● **What to produce**
Every line of the material below that contains the string "equal" must appear in the answer.

········

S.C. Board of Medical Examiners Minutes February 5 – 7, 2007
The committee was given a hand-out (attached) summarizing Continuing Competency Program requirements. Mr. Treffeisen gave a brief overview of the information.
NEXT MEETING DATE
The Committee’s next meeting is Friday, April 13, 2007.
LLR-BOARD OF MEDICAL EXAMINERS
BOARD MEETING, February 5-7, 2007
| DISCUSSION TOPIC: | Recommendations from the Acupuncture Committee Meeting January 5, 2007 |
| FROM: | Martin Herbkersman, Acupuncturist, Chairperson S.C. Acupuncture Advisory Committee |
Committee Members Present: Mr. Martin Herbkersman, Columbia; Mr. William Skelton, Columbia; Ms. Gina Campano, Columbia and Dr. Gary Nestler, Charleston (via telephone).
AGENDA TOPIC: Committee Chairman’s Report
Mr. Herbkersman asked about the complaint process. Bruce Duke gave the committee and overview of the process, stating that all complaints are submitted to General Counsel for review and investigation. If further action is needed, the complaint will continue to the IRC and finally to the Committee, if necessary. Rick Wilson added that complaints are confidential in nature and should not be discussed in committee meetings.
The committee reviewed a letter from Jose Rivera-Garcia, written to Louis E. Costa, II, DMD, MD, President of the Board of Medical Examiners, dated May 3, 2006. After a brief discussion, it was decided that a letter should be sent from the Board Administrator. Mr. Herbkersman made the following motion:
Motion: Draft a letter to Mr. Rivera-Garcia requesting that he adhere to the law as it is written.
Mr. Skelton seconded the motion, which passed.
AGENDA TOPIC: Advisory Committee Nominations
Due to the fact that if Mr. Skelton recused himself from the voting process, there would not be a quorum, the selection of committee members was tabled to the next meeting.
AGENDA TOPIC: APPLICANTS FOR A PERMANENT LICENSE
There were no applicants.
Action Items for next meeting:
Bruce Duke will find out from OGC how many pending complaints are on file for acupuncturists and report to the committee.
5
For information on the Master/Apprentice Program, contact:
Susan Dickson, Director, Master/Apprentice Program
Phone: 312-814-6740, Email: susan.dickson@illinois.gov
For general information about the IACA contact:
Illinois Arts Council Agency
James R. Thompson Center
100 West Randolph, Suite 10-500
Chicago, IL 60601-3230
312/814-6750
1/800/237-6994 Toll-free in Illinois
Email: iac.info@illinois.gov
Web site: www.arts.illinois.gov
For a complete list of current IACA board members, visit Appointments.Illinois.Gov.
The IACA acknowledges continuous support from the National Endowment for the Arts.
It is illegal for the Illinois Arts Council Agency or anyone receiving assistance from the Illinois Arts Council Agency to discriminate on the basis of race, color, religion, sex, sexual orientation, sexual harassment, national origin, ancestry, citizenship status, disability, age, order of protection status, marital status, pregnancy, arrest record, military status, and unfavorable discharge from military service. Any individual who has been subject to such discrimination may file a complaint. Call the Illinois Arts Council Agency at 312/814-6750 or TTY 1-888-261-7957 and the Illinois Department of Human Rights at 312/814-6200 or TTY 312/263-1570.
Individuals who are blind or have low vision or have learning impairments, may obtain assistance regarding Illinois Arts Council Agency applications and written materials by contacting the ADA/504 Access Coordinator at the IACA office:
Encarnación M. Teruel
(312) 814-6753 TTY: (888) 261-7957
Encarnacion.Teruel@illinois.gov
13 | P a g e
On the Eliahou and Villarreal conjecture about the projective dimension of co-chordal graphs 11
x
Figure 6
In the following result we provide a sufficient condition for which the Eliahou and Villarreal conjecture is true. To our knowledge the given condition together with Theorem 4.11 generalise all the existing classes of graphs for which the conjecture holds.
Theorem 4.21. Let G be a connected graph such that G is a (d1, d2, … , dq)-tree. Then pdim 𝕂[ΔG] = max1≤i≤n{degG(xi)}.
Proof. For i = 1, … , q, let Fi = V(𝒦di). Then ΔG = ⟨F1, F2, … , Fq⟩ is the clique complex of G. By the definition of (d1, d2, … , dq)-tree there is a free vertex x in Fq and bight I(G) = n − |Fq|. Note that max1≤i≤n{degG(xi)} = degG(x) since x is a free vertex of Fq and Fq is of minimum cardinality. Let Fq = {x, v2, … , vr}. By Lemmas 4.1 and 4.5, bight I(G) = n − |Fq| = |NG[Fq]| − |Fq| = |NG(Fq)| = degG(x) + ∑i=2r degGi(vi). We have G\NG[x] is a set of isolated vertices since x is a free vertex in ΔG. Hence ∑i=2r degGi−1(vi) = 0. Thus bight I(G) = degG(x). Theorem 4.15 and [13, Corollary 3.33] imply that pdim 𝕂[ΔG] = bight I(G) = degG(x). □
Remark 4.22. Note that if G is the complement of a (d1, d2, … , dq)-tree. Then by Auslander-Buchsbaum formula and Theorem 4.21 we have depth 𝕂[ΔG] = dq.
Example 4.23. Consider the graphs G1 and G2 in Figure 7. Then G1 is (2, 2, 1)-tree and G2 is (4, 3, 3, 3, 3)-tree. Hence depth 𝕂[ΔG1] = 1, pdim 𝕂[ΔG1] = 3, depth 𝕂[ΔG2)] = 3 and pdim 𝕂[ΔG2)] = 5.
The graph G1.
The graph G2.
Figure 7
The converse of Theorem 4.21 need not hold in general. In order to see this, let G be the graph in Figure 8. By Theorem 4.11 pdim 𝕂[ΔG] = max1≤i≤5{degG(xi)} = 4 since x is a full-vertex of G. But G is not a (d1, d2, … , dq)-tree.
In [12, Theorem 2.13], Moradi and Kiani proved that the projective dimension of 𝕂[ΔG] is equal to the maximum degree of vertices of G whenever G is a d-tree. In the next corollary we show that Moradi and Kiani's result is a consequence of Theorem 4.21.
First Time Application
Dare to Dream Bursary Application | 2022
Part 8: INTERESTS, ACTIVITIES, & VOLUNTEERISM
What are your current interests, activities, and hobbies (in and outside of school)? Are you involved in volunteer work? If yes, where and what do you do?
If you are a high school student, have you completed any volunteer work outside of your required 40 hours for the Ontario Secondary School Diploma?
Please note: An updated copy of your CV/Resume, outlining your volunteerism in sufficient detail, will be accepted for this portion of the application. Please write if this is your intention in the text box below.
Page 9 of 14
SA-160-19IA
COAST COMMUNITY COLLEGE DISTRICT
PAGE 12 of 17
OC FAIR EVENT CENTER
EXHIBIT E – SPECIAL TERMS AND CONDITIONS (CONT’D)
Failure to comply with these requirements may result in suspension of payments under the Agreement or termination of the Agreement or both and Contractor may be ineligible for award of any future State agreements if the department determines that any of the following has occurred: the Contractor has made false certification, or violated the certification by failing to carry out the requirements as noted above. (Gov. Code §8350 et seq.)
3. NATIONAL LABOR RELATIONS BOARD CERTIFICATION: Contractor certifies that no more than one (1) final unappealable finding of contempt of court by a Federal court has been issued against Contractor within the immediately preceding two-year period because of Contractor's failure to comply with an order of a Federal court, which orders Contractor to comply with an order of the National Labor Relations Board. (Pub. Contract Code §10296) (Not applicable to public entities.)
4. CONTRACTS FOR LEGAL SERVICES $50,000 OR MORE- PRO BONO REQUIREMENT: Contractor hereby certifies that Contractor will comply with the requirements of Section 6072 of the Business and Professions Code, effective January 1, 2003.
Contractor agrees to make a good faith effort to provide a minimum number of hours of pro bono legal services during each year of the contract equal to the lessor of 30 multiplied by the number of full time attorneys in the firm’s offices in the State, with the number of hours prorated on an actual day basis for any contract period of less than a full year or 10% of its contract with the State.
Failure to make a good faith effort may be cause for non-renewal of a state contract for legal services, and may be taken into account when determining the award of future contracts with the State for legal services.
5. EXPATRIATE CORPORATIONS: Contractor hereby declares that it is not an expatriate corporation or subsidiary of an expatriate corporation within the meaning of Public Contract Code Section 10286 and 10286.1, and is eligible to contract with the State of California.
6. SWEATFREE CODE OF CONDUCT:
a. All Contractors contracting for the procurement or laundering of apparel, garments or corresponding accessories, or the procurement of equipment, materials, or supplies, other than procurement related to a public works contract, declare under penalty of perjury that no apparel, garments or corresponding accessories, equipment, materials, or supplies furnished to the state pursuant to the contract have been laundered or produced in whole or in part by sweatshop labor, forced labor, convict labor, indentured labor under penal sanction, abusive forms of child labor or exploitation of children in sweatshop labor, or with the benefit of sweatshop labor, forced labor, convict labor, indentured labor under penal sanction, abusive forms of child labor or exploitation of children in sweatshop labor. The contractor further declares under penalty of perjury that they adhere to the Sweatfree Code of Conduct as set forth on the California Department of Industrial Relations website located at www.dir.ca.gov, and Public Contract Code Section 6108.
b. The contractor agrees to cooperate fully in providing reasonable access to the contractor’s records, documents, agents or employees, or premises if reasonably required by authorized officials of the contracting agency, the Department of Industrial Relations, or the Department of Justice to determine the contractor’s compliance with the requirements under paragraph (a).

········

● **Output of the task**
In [12, Theorem 2.13], Moradi and Kiani proved that the projective dimension of 𝕂[ΔG] is equal to the maximum degree of vertices of G whenever G is a d-tree. In the next corollary we show that Moradi and Kiani's result is a consequence of Theorem 4.21.
Contractor agrees to make a good faith effort to provide a minimum number of hours of pro bono legal services during each year of the contract equal to the lessor of 30 multiplied by the number of full time attorneys in the firm’s offices in the State, with the number of hours prorated on an actual day basis for any contract period of less than a full year or 10% of its contract with the State.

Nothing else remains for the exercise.